This does considerably better.  Gamma still says we can cut the error in half but I'm not going to fuss around with it.  Neural net building is a topic for another vignette, using neural net software that has some documentation and more than one hidden layer. 


### Summary: 


**This first example has shown the Gamma test used in four ways:**

  - **to identify an embedding** - How many previous values of the time series do we want, in order to predict the next one?  We saw the Gamma test immediately recognize a causal function even though it was chaotic, and identify the correct embedding using a simple increasing search.
  
  - **to decide how much data is needed to build a model** - The M list tells us how much confidence we can have in Gamma's estimate.  It allows us to make a more informed decision about whether we have enough data, and how much data to use for model training vs. testing.
  
  - **to evaluate the performance of a model** - Although our first model looked OK, given the complexity of what it had to model, the Gamma test told us that we could do better.  A mean squared error estimator tells you how well your model should do, so you know when you need to build another model.

■ **DATASET CONTENT**
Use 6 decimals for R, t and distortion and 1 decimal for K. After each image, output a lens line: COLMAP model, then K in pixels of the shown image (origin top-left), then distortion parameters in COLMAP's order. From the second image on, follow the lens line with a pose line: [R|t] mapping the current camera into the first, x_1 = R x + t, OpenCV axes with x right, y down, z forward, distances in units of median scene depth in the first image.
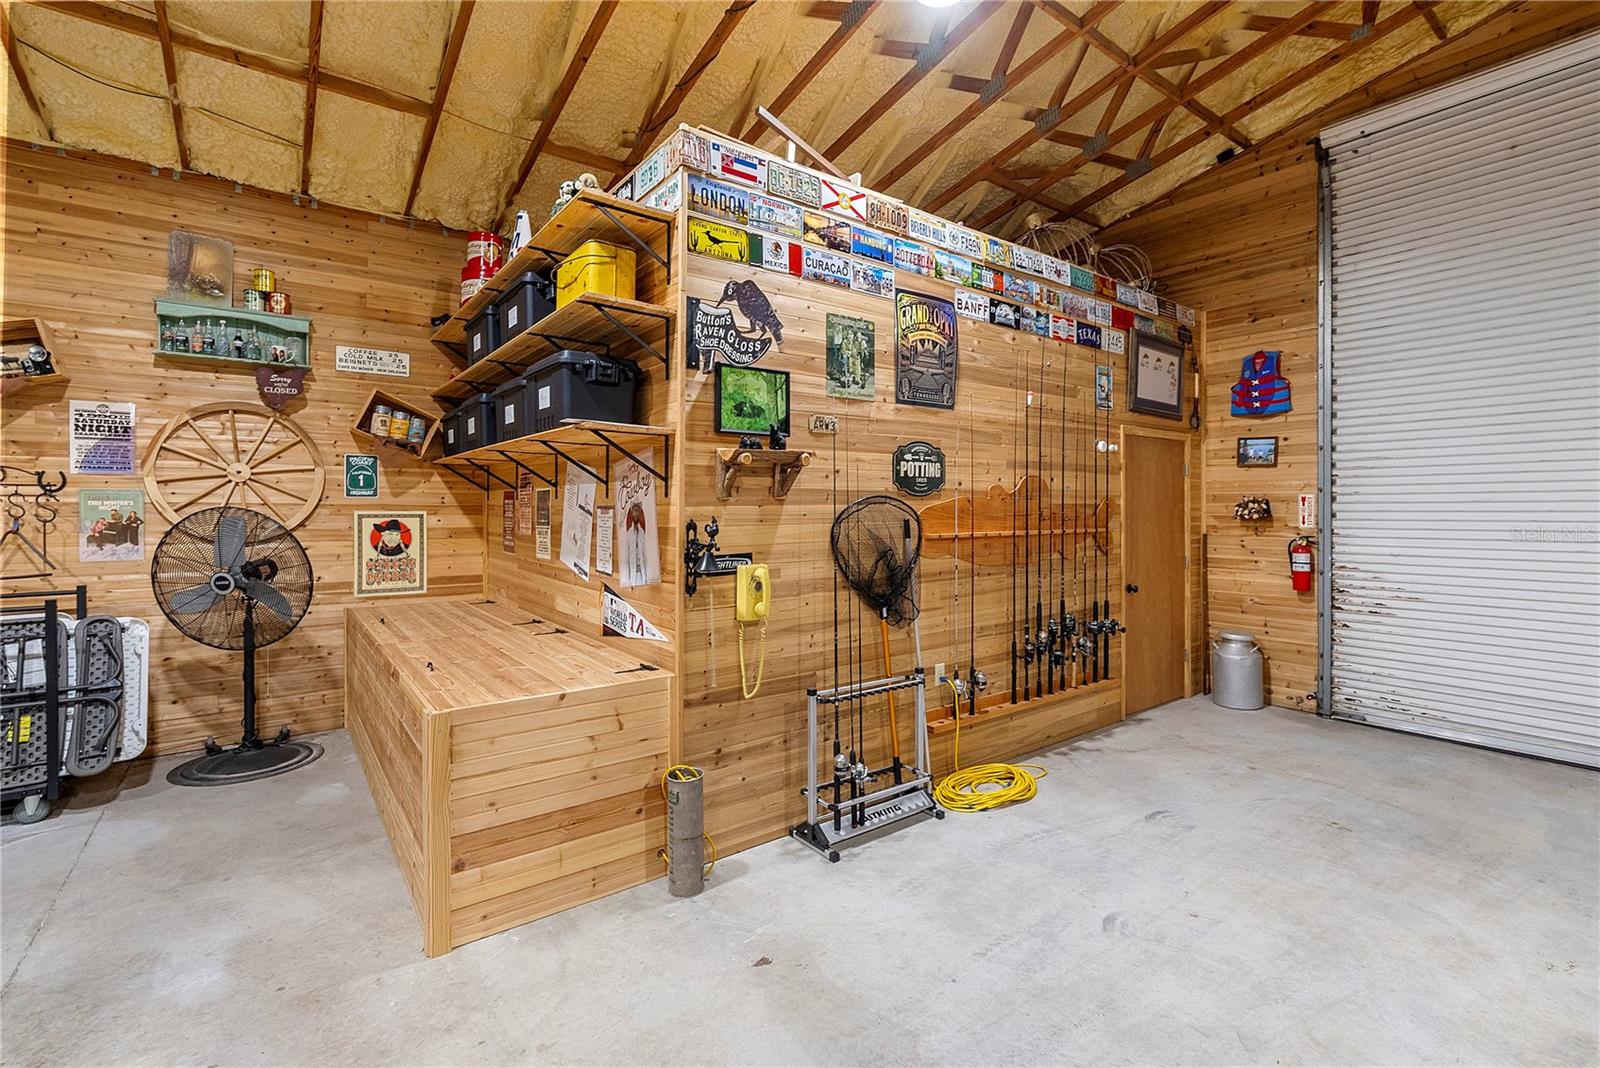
lens RADIAL K [[714.4, 0, 801.4], [0, 714.4, 505.9], [0, 0, 1]] dist [0.002004, -0.000064]
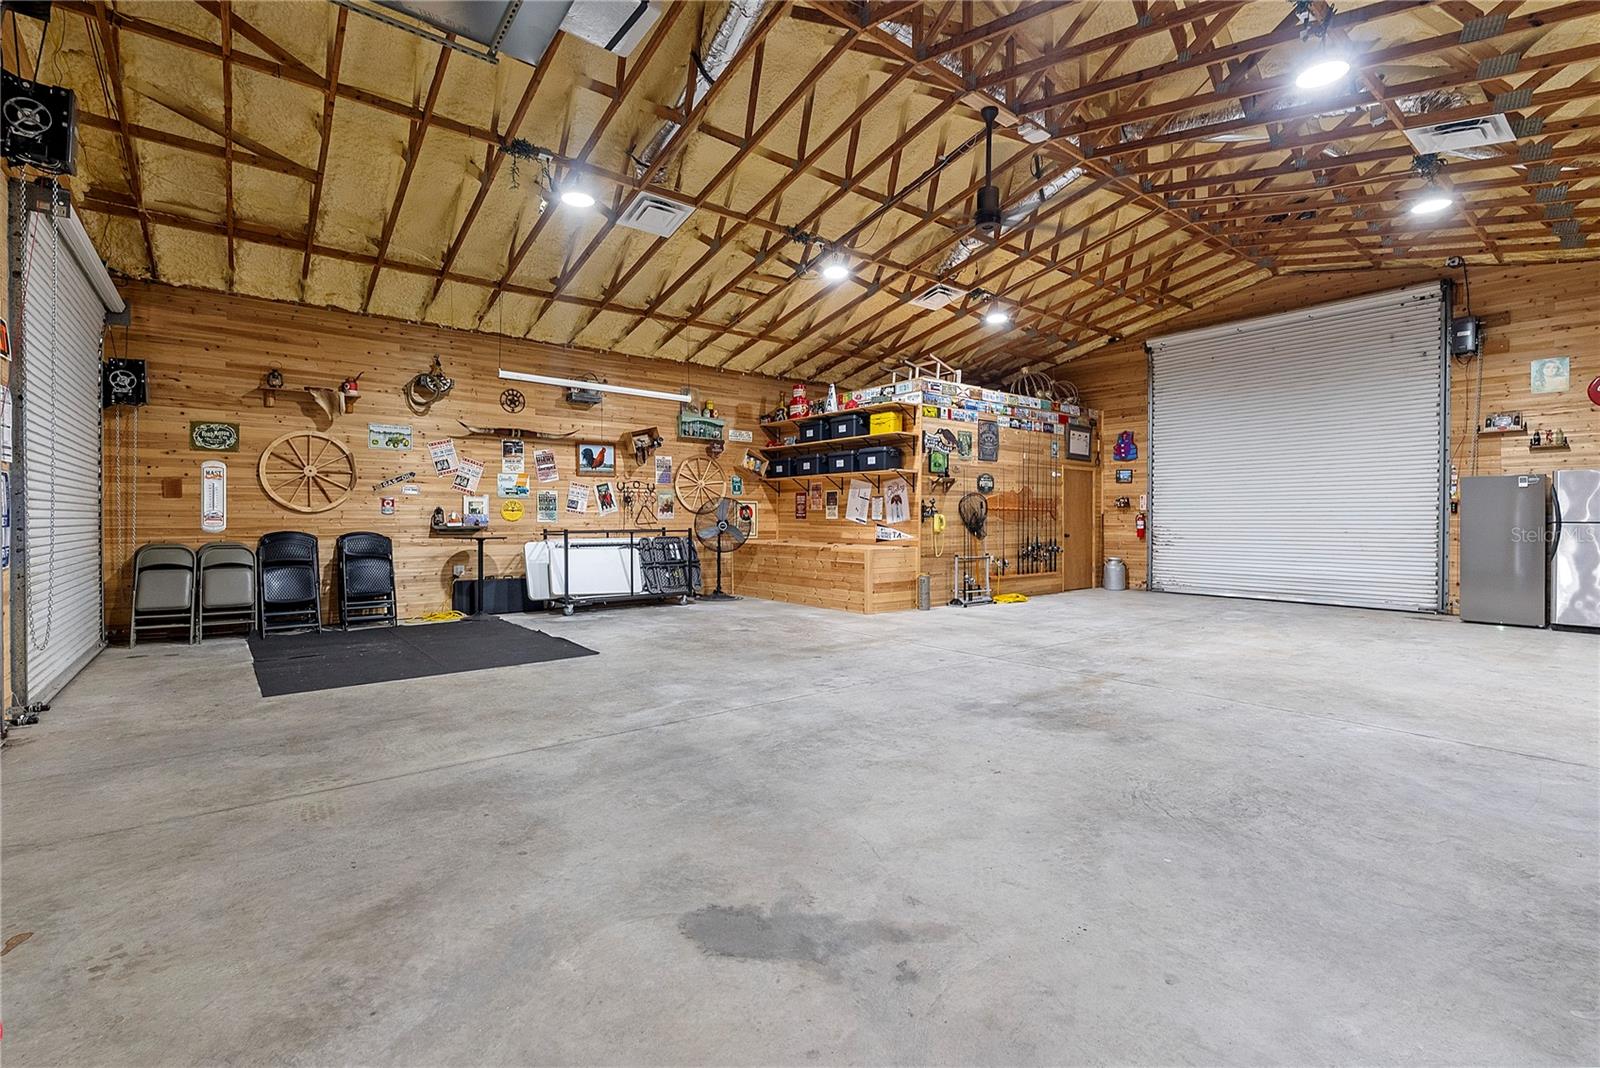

■ **REQUIRED ACTION 1**
Give the Gamma test passage again, starting at "This does considerably" and ending at "simple increasing search.", and switch "embedding" to "lag order" throughout.
■ **REQUIRED ACTION 2**
Resume the Gamma test passage from the point at which it stops.

■ **ANSWER AREA 1**
This does considerably better.  Gamma still says we can cut the error in half but I'm not going to fuss around with it.  Neural net building is a topic for another vignette, using neural net software that has some documentation and more than one hidden layer. 


### Summary: 


**This first example has shown the Gamma test used in four ways:**

  - **to identify an lag order** - How many previous values of the time series do we want, in order to predict the next one?  We saw the Gamma test immediately recognize a causal function even though it was chaotic, and identify the correct lag order using a simple increasing search.

■ **ANSWER AREA 2**
  
  - **to prevent over-training** - Learning algorithms are subject to overfitting.  Gamma does not work by minimizing some parameter, it estimates the variance of the noise.  It is called the Gamma "test" because it directly tests for the presence of a smooth function.  This makes it a good complement to machine learning algorithms.  
  

## 2) Relationships with Noise

The first example used the Henon Map with no noise, and we saw that Gamma can recognize a deterministic relationship.  But what if there's noise in our data?  Going forward we will use a more complex function and put varying amounts of noise on the relationship.   As you will see, these examples are not realistic but they are mathematically clear, so you can easily judge the accuracy of the Gamma test.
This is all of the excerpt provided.